The global burden of DM is particularly relevant to Bangladesh, where the condition poses significant challenges to both productivity and the economy [3]. The nation grapples with a rising prevalence of diabetes, with a substantial proportion remaining undiagnosed [4,5,6]. Overweight and abdominal obesity have been identified as determinants of undiagnosed DM and pre-diabetes in the Bangladeshi population, further highlighting the multifaceted nature of this health concern [5]. Socioeconomic disparities also play a role in the prevalence of undiagnosed DM, emphasizing the importance of considering broader determinants of health [6]. Globally, the prevalence of DM is escalating, with projections indicating a substantial increase over the next few decades [7]. Understanding the cost-effectiveness of interventions in managing DM becomes imperative, especially given the economic implications of this condition [8, 9].

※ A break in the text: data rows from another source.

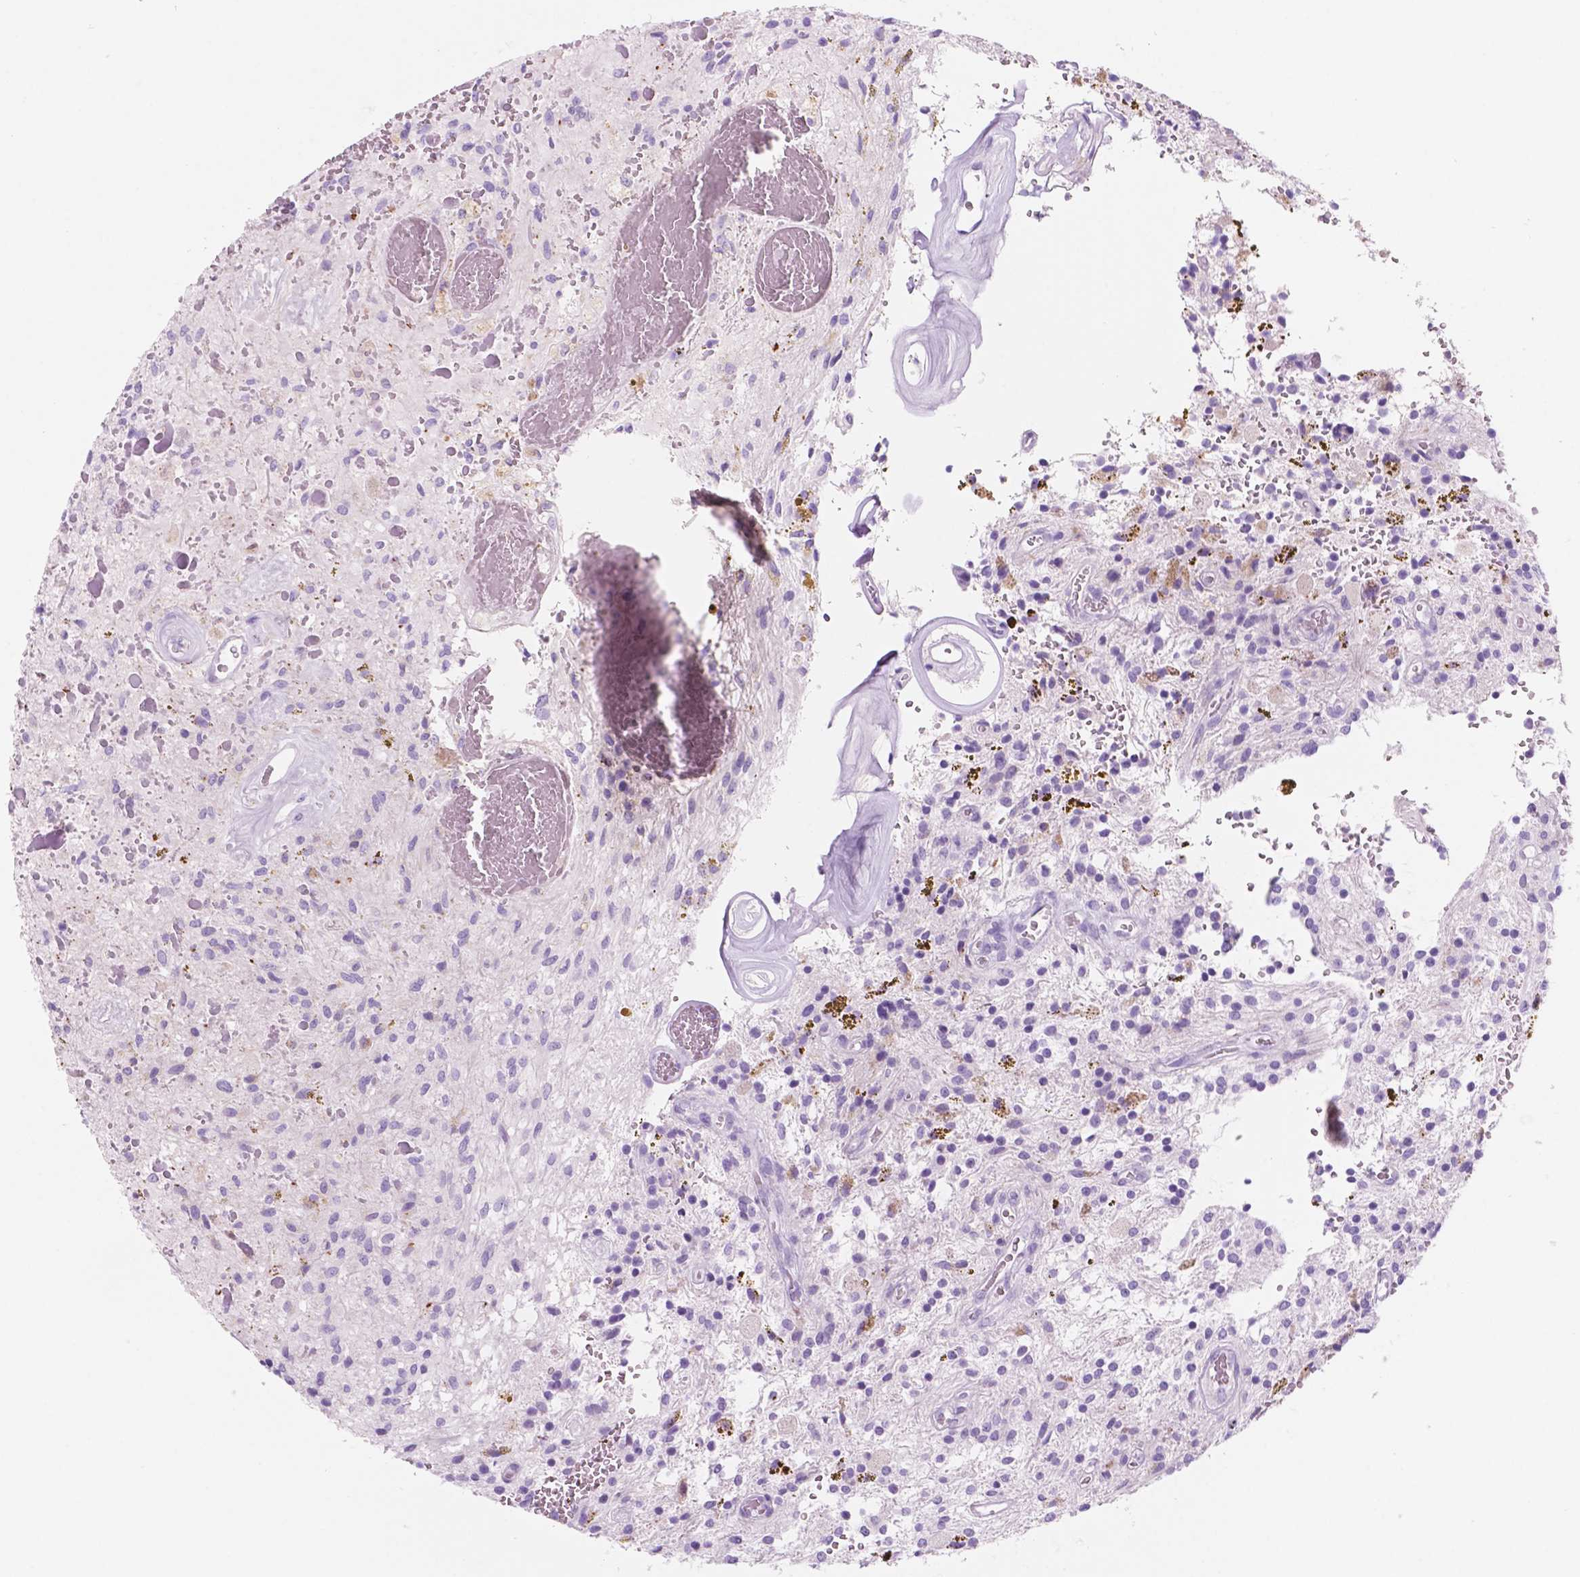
{"staining": {"intensity": "negative", "quantity": "none", "location": "none"}, "tissue": "glioma", "cell_type": "Tumor cells", "image_type": "cancer", "snomed": [{"axis": "morphology", "description": "Glioma, malignant, Low grade"}, {"axis": "topography", "description": "Cerebellum"}], "caption": "Protein analysis of glioma demonstrates no significant staining in tumor cells.", "gene": "CUZD1", "patient": {"sex": "female", "age": 14}}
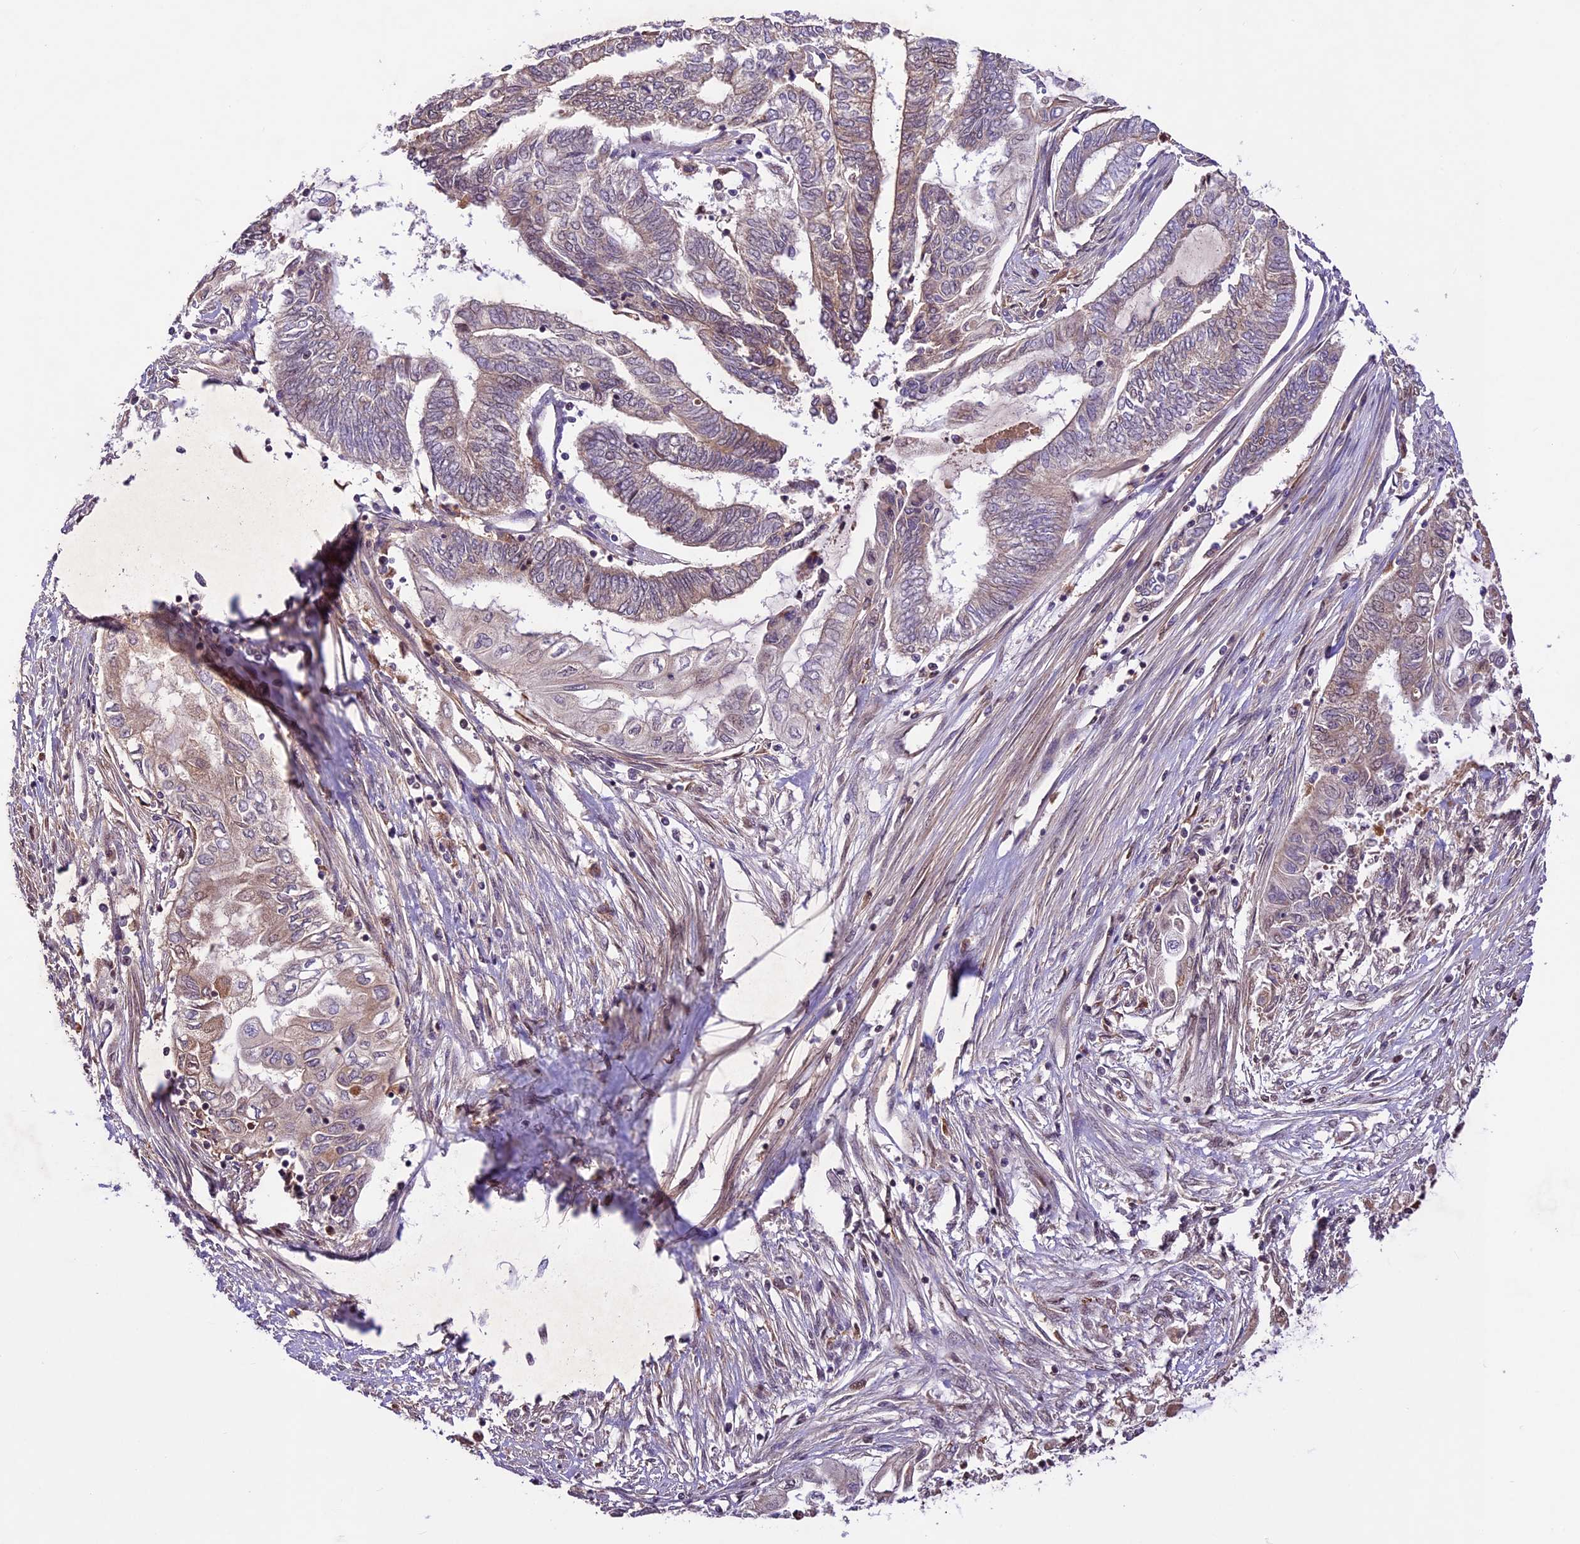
{"staining": {"intensity": "weak", "quantity": "<25%", "location": "cytoplasmic/membranous,nuclear"}, "tissue": "endometrial cancer", "cell_type": "Tumor cells", "image_type": "cancer", "snomed": [{"axis": "morphology", "description": "Adenocarcinoma, NOS"}, {"axis": "topography", "description": "Uterus"}, {"axis": "topography", "description": "Endometrium"}], "caption": "Adenocarcinoma (endometrial) was stained to show a protein in brown. There is no significant expression in tumor cells. (DAB immunohistochemistry with hematoxylin counter stain).", "gene": "CCSER1", "patient": {"sex": "female", "age": 70}}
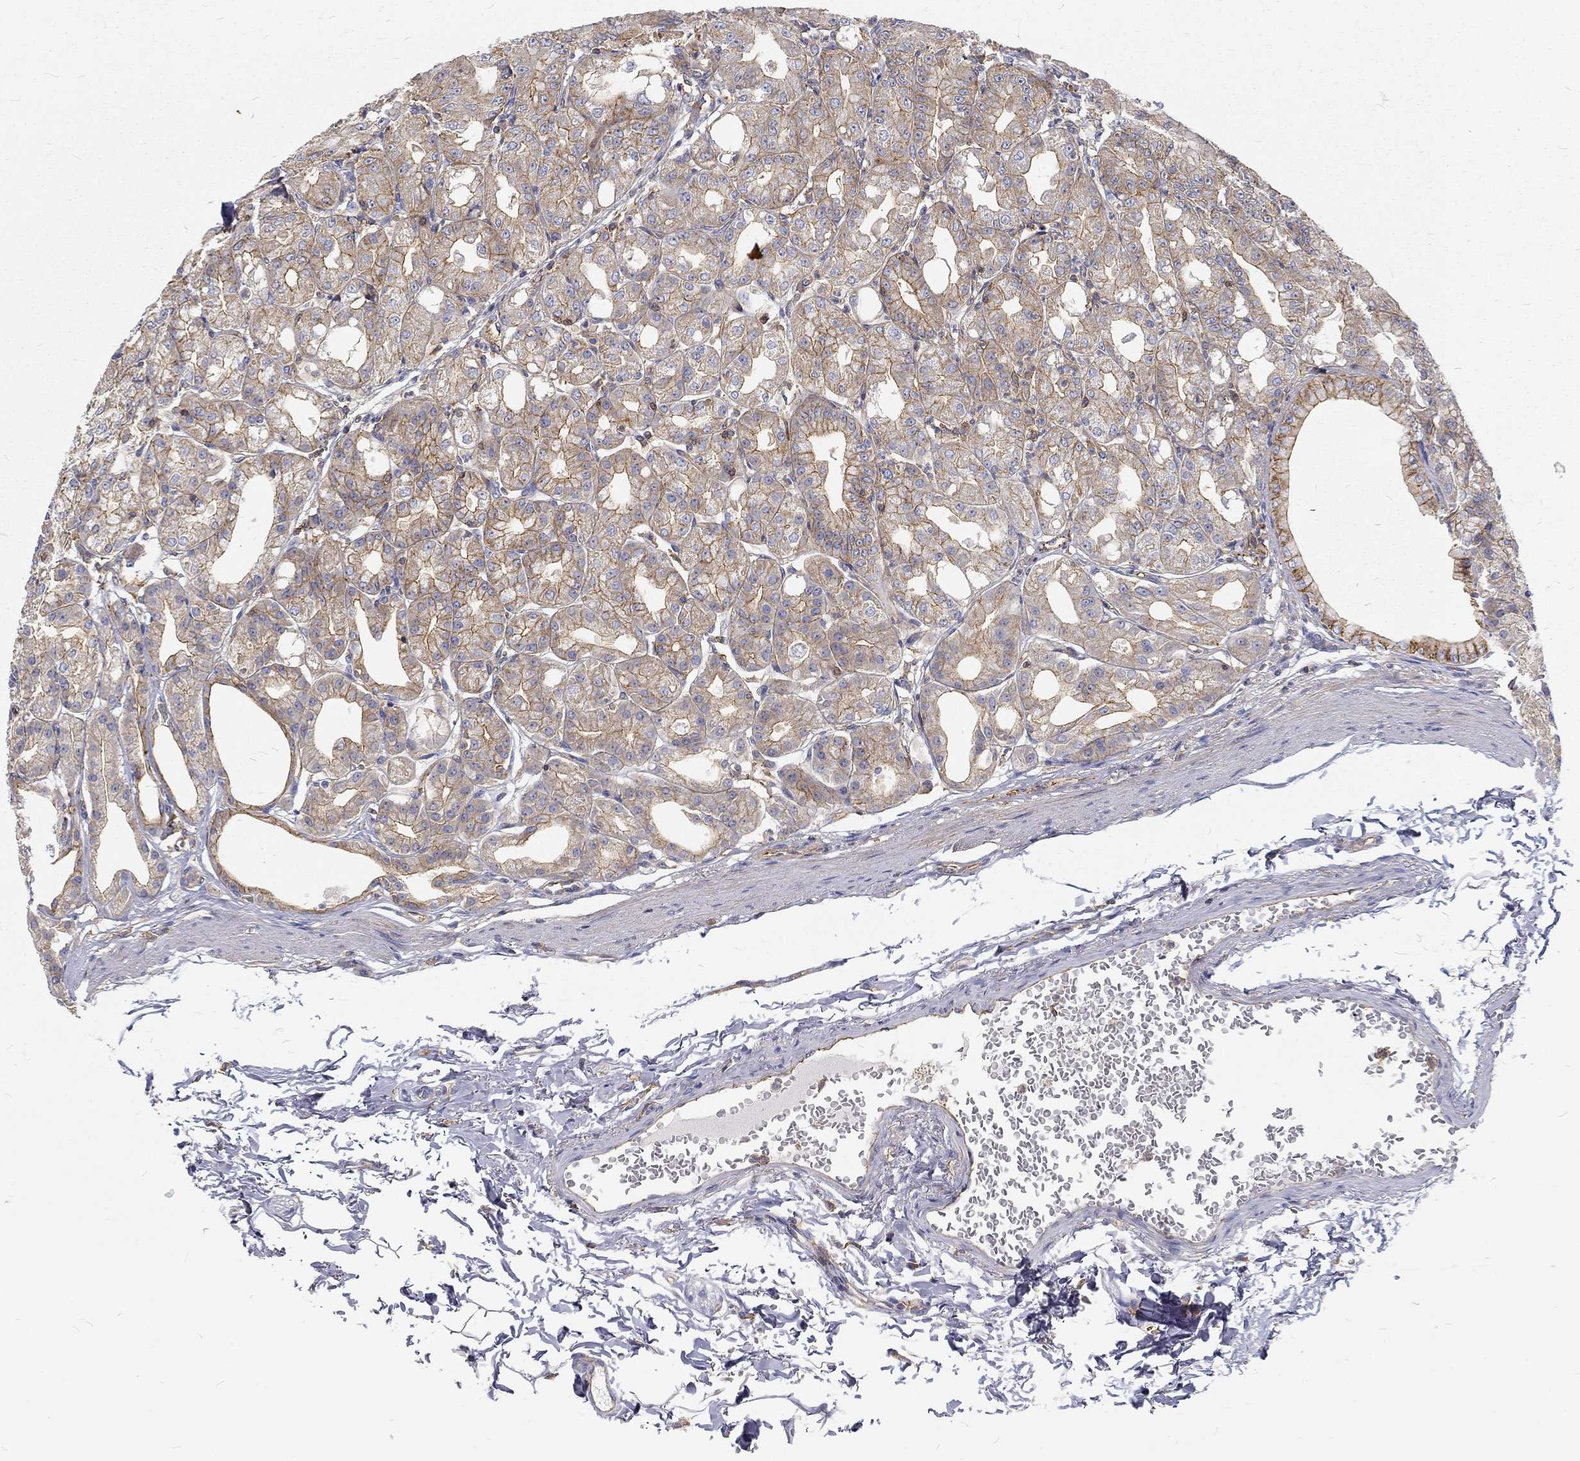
{"staining": {"intensity": "moderate", "quantity": ">75%", "location": "cytoplasmic/membranous"}, "tissue": "stomach", "cell_type": "Glandular cells", "image_type": "normal", "snomed": [{"axis": "morphology", "description": "Normal tissue, NOS"}, {"axis": "topography", "description": "Stomach"}], "caption": "Immunohistochemistry micrograph of normal stomach: human stomach stained using IHC reveals medium levels of moderate protein expression localized specifically in the cytoplasmic/membranous of glandular cells, appearing as a cytoplasmic/membranous brown color.", "gene": "MTMR11", "patient": {"sex": "male", "age": 71}}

Hypertension, often coexisting with DM, represents a significant health challenge in Bangladesh [10]. Both hypertension and diabetes share many common risk factors, including obesity, physical inactivity, unhealthy diet, and family history. These shared factors can influence the development of both conditions, making it important to control for hypertension's effects when examining the relationship between sex and diabetes. Moreover, hypertension can act as a confounding factor in diabetes research. This means that the observed association between sex and diabetes might be partially or entirely due to the influence of hypertension. By including hypertension as a covariate in the analysis, researchers can adjust for its effects and obtain a more accurate estimate of the true association between sex and diabetes.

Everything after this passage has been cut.